Investors may be regretting EM exodus
The market’s answer was a mass exodus from the emerging markets asset class on a magnitude never seen before, including during the 2008 downturn. In December 2015, $3.1 billion moved out of Morningstar’s emerging markets category, as shown below. The market had clearly made up its mind, preferring portfolios with reduced emerging markets exposure, if any at all.
Now, almost 10 months into the year, we can see that those decisions were ill timed, as the MSCI Emerging Markets Index has outpaced the Russell 3000 by almost 10 percent. On closer inspection, investors will find that the MSCI Brazil and MSCI Russia indices (representing two of the four BRIC countries) are up 71.81 percent and 32.55 percent, respectively, over the same time period!

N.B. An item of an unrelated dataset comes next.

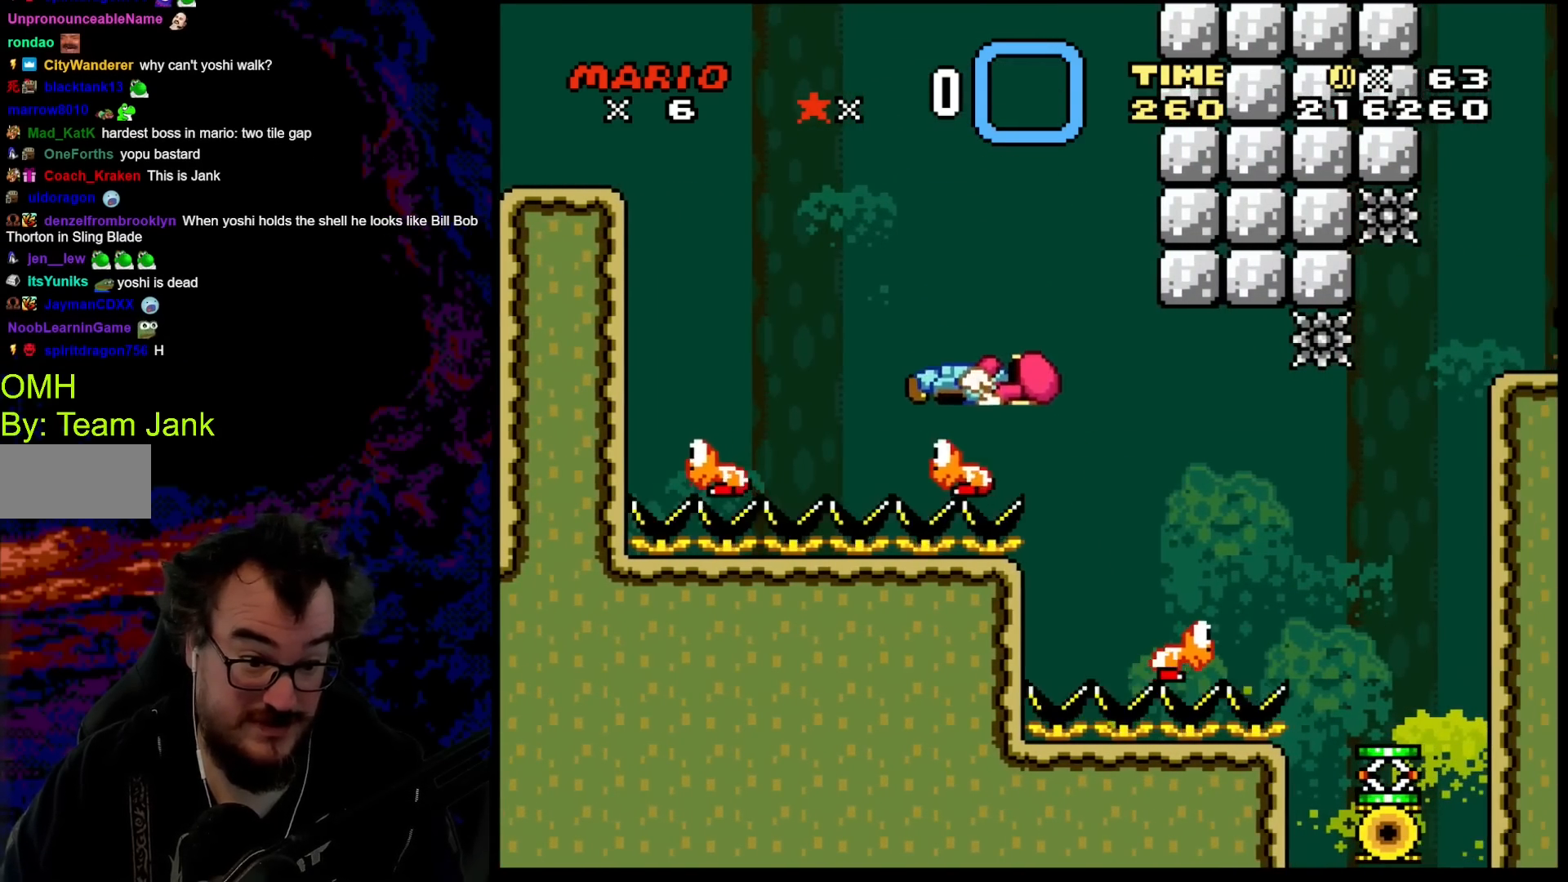
{"buttons": ["Y"], "events": [[17, "DPAD_LEFT", "up"], [283, "DPAD_RIGHT", "down"], [367, "B", "up"], [467, "DPAD_RIGHT", "up"]]}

To put those numbers in perspective, at a 5-percent allocation and 16-percent year-to-date return, emerging markets would have contributed roughly 80 basis points in the first 10 months of 2016. That’s a powerful punch from such a small allocation, and it’s quite feasible that many of the investors who shed the asset class in December 2015 and the early days of 2016 missed out on the boost from this historically small strategic allocation.
EMD asset class makes a comeback
A similar picture emerges when we look at emerging market debt. Following three years of outflows that began with the “taper tantrum," the asset class has seen an uptick in interest of late, as yield-starved investors search for attractive income outside of core fixed income asset classes.

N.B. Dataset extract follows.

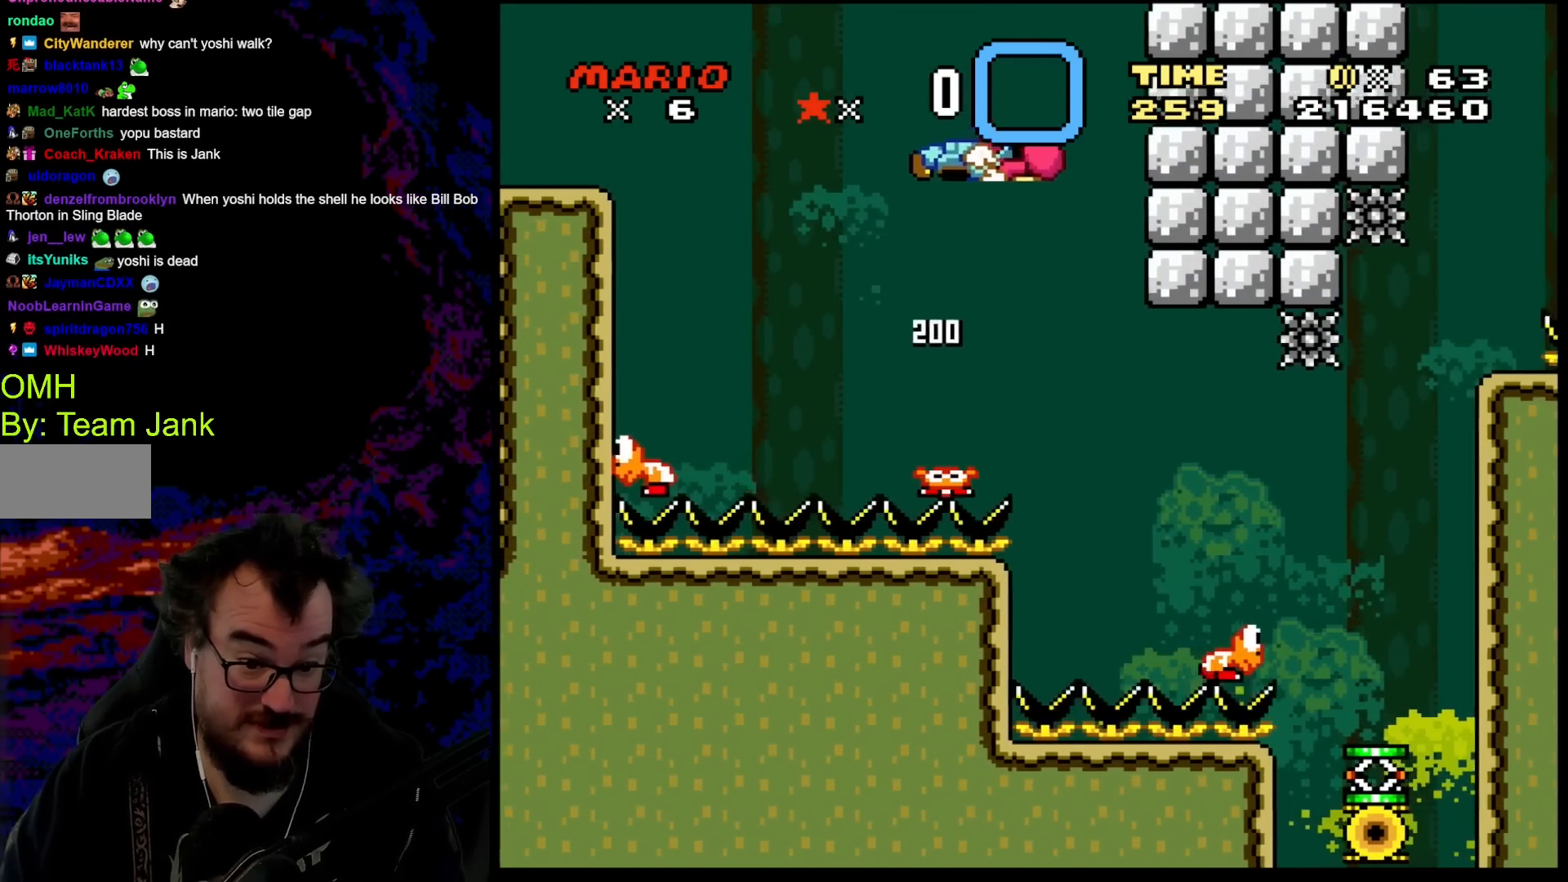
{"buttons": ["B", "Y", "DPAD_RIGHT"], "events": [[33, "DPAD_RIGHT", "down"], [317, "B", "down"]]}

The chart on the right below provides a granular breakdown of year-to-date flows into emerging market debt. Most EMD papers have seen positive flows after a subdued start to the year. Accommodative central banks in the developed world, a rebound in commodity prices, and expectations that the U.S. will remain in a “lower for longer” cycle have led to this resurgence.
Not surprisingly, this seems to be more of a momentum or beta trade, with flows following performance. Local-currency emerging market debt has seen quite a rebound this year, moving from a bottom-performing asset class to a top-performing one. There will come a time, of course, when the beta trade runs its course and investors start looking for alpha. And that’s when we will be able to filter through the noise and see how investors’ long-term asset allocations have moved.
Trend toward passive EMD investing
Another trend is a growing appreciation for passive investing in emerging market debt, either as a replacement for or a complement to actively managed strategies. Emerging market debt has attracted more than $14 billion in ETF flows so far this year, accounting for about 40 percent of total ETF asset flows year-to-date.
Five years back, emerging market debt was an insignificant asset class, and even today, it represents a very small portion of the world of fixed income securities. These investments have been growing at a very fast clip, however, with ETFs capturing a big chunk of the inflows. EM fixed income ETFs have grown from $1 billion to $33 billion in assets in just five years. As of the end of July 2016, ETFs held 23 percent of emerging market debt assets under management.
Performance-driven flows have resulted in a tightening of spreads and yield compression. The emerging market debt category has experienced a decline in yield of almost 2 percent since February, while prices on bonds have soared. In Commonwealth’s Preferred Portfolio Services® Select models, we harvested some gains and reduced our dedicated emerging market debt exposure, as we felt that the risk/reward equation was no longer as attractive.
Brad again. Looking at the past, we can see a connection between investor actions and performance. When investors are moving away, typically after a period of underperformance, it often heralds the right time to buy. Similarly, when investors are chasing an asset class, it may be time to sell. Diversification forces you to do just that as you rebalance, to the probable benefit of your portfolio. This is exactly what we try to do here at Commonwealth in our internal portfolios, for precisely the reasons Peter and Anu describe.